## WHAT YOU SHOULD DO
Provide the count of lines below that include the word "grass", without any accompanying remarks.

## DATA FOR REVIEW

Content starts

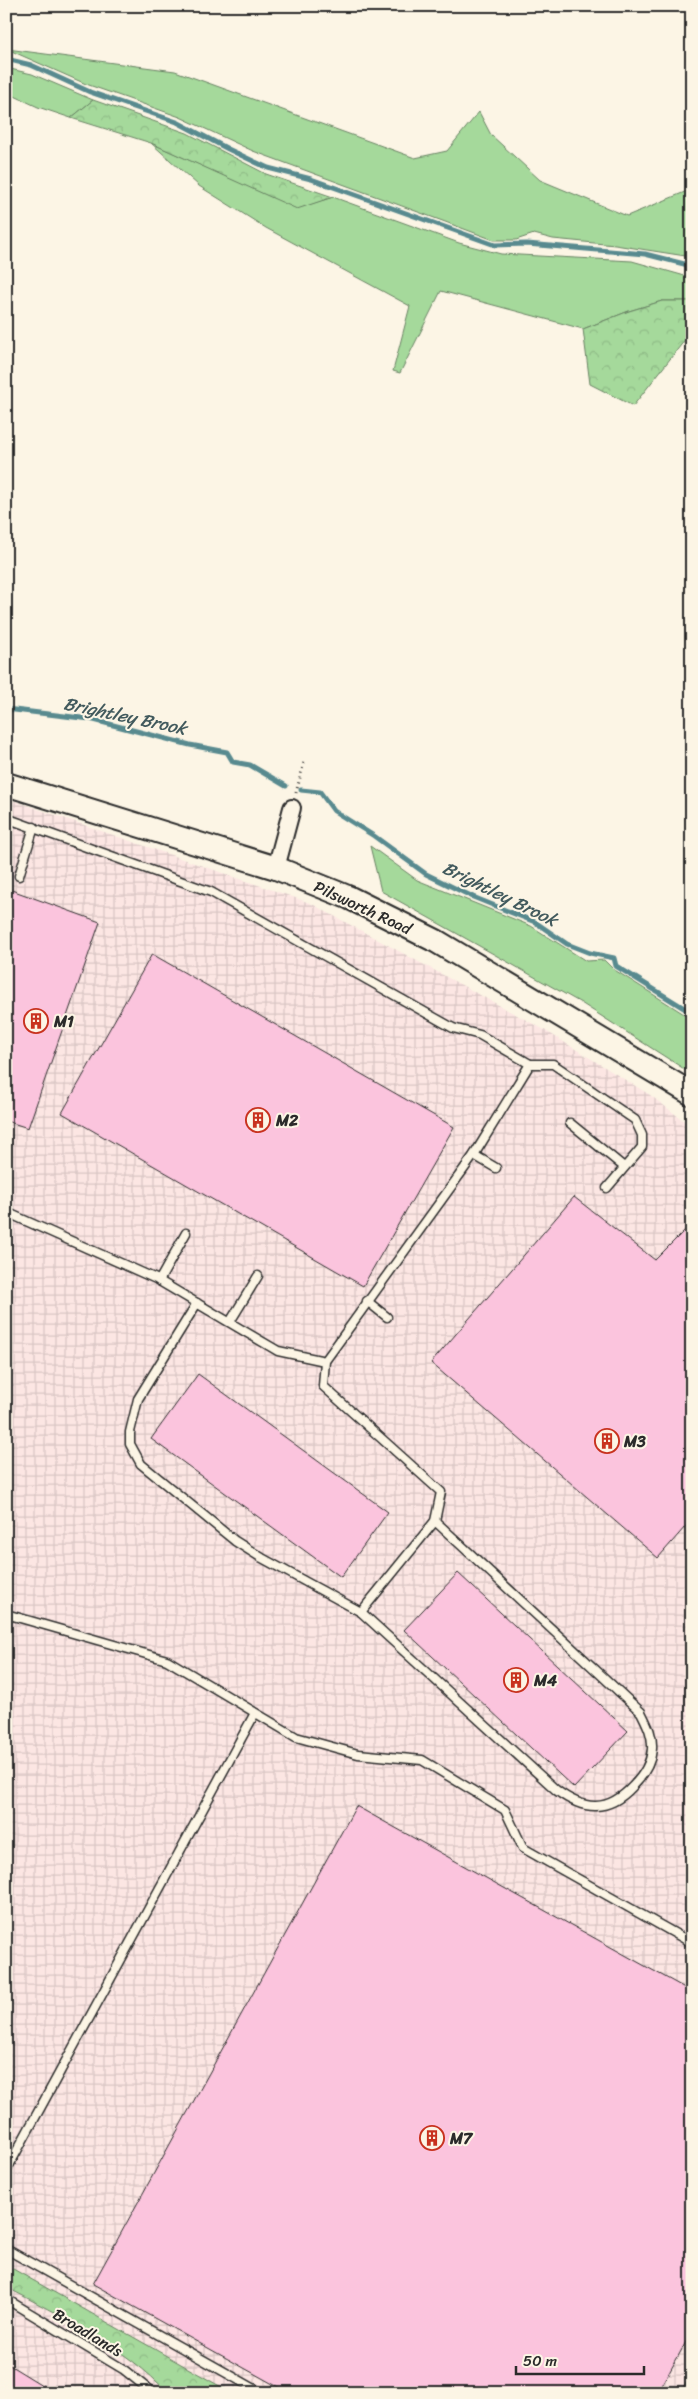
<svg xmlns="http://www.w3.org/2000/svg" width="698" height="2399" font-family="Sriracha,sans-serif">
	<style>
		.industrial { fill: url(#industrial-grid) }
		.grass { fill: #a5d99b; stroke: #688263 }
		.forest { fill: url(#forest-crowns); stroke: #688263 }
		.lines { fill: none; stroke-linecap: round; stroke-linejoin: round }
		.stream { stroke: #598a8f; stroke-width: 5 }
		.building { fill: #fbc4dd; stroke: #2b2b2b }
		.lane-casing { stroke: #2b2b2b; stroke-width: 11 }
		.street-casing { stroke: #2b2b2b; stroke-width: 20 }
		.secondary-casing { stroke: #2b2b2b; stroke-width: 26 }
		.path { stroke: #2b2b2b; stroke-width: 3; stroke-dasharray: 1 4; stroke-linecap: butt }
		.lane { stroke: #fcf5e5; stroke-width: 8 }
		.street { stroke: #fcf5e5; stroke-width: 16 }
		.secondary { stroke: #fcf5e5; stroke-width: 22 }
		.labels { text-anchor: middle; stroke-width: 4; stroke-linejoin: round; paint-order: stroke }
		.street-label { font-size: 16px; fill: #2b2b2b; stroke: #fcf5e5 }
		.poi-label { font-size: 16px; font-weight: bold; fill: #2b2b2b; stroke: #fcf5e5; text-anchor: start }
		.water-label { font-size: 18px; font-style: italic; fill: #425a5d; stroke: #fcf5e5 }
	</style>
	<defs>
		<pattern id="industrial-grid" width="8" height="8" patternUnits="userSpaceOnUse" patternTransform="scale(1.25)"><rect width="8" height="8" fill="#fce6e3"/><path d="M0 4h8M4 0v8" fill="none" stroke="#d8c5c3"/></pattern>
		<pattern id="forest-crowns" width="20" height="18" patternUnits="userSpaceOnUse" patternTransform="scale(1.25)"><rect width="20" height="18" fill="#a5d99b"/><path d="M2 6a3 3 0 1 1 6 0M12 15a3 3 0 1 1 6 0" fill="none" stroke="#8eba86"/></pattern>
	</defs>
	<rect width="100%" height="100%" fill="#fcf5e5"/>
	<filter id="ink" filterUnits="userSpaceOnUse"><feTurbulence type="fractalNoise" baseFrequency=".02" numOctaves="2"/><feDisplacementMap in="SourceGraphic" scale="10" xChannelSelector="R" yChannelSelector="G"/><feConvolveMatrix kernelMatrix="1 2 1 2 8 2 1 2 1" color-interpolation-filters="sRGB"/></filter>
	<g filter="url(#ink)">
		<path class="industrial" d="M6 798 310 903 541 1028 650 1095 692 1127V2393H6Z"/>
		<g class="grass">
			<path d="M7 49 175 71 415 158 447 151 479 112 491 135 540 180 627 216 692 189V257L615 245 553 239 534 234 516 240H494L253 151 180 117 86 84Z"/>
			<path d="M6 68 32 74 93 100 71 118 38 107 6 92Z"/>
			<path d="M151 143 297 208 333 197 459 243 501 254 632 261 692 278V301H662L629 311 583 329 441 291 400 373 393 371 410 306 266 228 199 186Z"/>
			<path d="M370 846 417 880 531 926 586 961 604 960 613 969 692 1019V1074L581 1003 381 891Z"/>
		</g>
		<g class="forest">
			<path d="M93 100 187 133 266 174 333 197 297 209 151 143 71 118Z"/>
			<path d="M662 301H692V331L633 406 590 384 583 329 629 311Z"/>
			<path d="M6 2265 232 2393H168C127 2348 59 2315 6 2287Z"/>
		</g>
		<g class="lines">
			<g class="stream">
				<path d="M6 59 31 65 90 92 177 122 228 149 268 168 311 179 495 245 527 244 645 254 692 266"/>
				<path d="M6 709 90 719 190 745 227 752 233 762 250 765 286 786"/>
				<path d="M301 790 320 792 334 811 374 836 426 874 473 897 535 922 567 944 590 953 614 958 616 966 692 1013"/>
			</g>
		</g>
		<g class="building">
			<path d="M6 888 100 922 28 1128 6 1121Z"/>
			<path d="M152 954 454 1127 363 1286 62 1113Z"/>
			<path d="M574 1197 655 1260 692 1223V1519L658 1558 431 1363Z"/>
			<path d="M198 1374 388 1512 341 1577 151 1439Z"/>
			<path d="M458 1573 628 1731 574 1788 404 1630Z"/>
			<path d="M356 1806 692 1992V2331L658 2393H289L93 2284Z"/>
			<path d="M6 2363 55 2393H6Z"/>
		</g>
		<g class="lines">
			<defs>
				<g id="lane">
					<path d="M6 818 211 892 453 1028 480 1035 530 1064 474 1155 325 1361 323 1386 441 1492 435 1521 361 1612"/>
					<path d="M19 876 34 827"/>
					<path d="M530 1064H553L635 1120 642 1135V1147L607 1188"/>
					<path d="M570 1123 624 1167"/>
					<path d="M474 1155 496 1168"/>
					<path d="M6 1212 156 1279 278 1351 325 1361"/>
					<path d="M159 1281 186 1233"/>
					<path d="M367 1301 387 1317"/>
					<path d="M197 1303 138 1399 130 1432V1444L141 1464 235 1541 262 1558 361 1612 556 1790C584 1811 608 1813 633 1786 643 1776 651 1763 652 1749 653 1735 647 1724 641 1712L435 1521"/>
					<path d="M230 1322 258 1276"/>
					<path d="M6 1614 167 1660 296 1737 358 1754 422 1760 505 1810 523 1848 692 1943"/>
					<path d="M6 2171 255 1713"/>
					<path d="M6 2249 262 2393"/>
					<path d="M6 2299 123 2369 153 2393"/>
					<path d="M686 2393 692 2383"/>
				</g>
				<path id="street" d="M276 868 292 808"/>
				<path id="secondary" d="M6 784 276 868 350 898 436 941 692 1094"/>
			</defs>
			<use href="#lane" class="lane-casing"/>
			<use href="#street" class="street-casing"/>
			<use href="#secondary" class="secondary-casing"/>
			<path class="path" d="M296 793 304 762"/>
			<use href="#lane" class="lane"/>
			<use href="#street" class="street"/>
			<use href="#secondary" class="secondary"/>
		</g>
	</g>
	<defs>
		<symbol id="building-ring" viewBox="-11 -11 22 22"><circle r="9.5" fill="#fcf5e5" stroke="#c8321e" stroke-width="1.5"/><path d="M-4-6H4V6H1V3H-1V6H-4ZM-2.5-4.3h1.7v1.8h-1.7ZM.8-4.3h1.7v1.8H.8ZM-2.5-1h1.7V.8h-1.7ZM.8-1h1.7V.8H.8Z" fill="#c8321e"/></symbol>
	</defs>
	<g fill-rule="evenodd">
		<use href="#building-ring" x="22" y="1007" width="28" height="28"/>
		<use href="#building-ring" x="244" y="1106" width="28" height="28"/>
		<use href="#building-ring" x="593" y="1427" width="28" height="28"/>
		<use href="#building-ring" x="502" y="1666" width="28" height="28"/>
		<use href="#building-ring" x="418" y="2124" width="28" height="28"/>
	</g>
	<g class="labels">
		<g class="street-label">
			<text transform="translate(363 907) rotate(25)" y="6">Pilsworth Road</text>
			<text transform="translate(88 2332) rotate(31)" y="6">Broadlands</text>
		</g>
		<g class="poi-label">
			<text x="54" y="1027">M1</text>
			<text x="276" y="1126">M2</text>
			<text x="624" y="1447">M3</text>
			<text x="534" y="1686">M4</text>
			<text x="450" y="2144">M7</text>
		</g>
		<g class="water-label">
			<text transform="translate(125 716) rotate(12)" y="6">Brightley Brook</text>
			<text transform="translate(500 894) rotate(26)" y="6">Brightley Brook</text>
		</g>
	</g>
	<rect width="698" height="2399" fill="none" stroke="#fcf5e5" stroke-width="25"/>
	<rect x="12" y="12" width="673" height="2374" fill="none" stroke="#2b2b2b" stroke-width="2" filter="url(#ink)"/>
	<path d="M516 2366v8h128v-8" fill="none" stroke="#2b2b2b" stroke-width="2.5"/>
	<text x="523" y="2366" font-size="15" fill="#2b2b2b" stroke="#fcf5e5" stroke-width="4" paint-order="stroke">50 m</text>
</svg>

Content ends

## THE ANSWER
2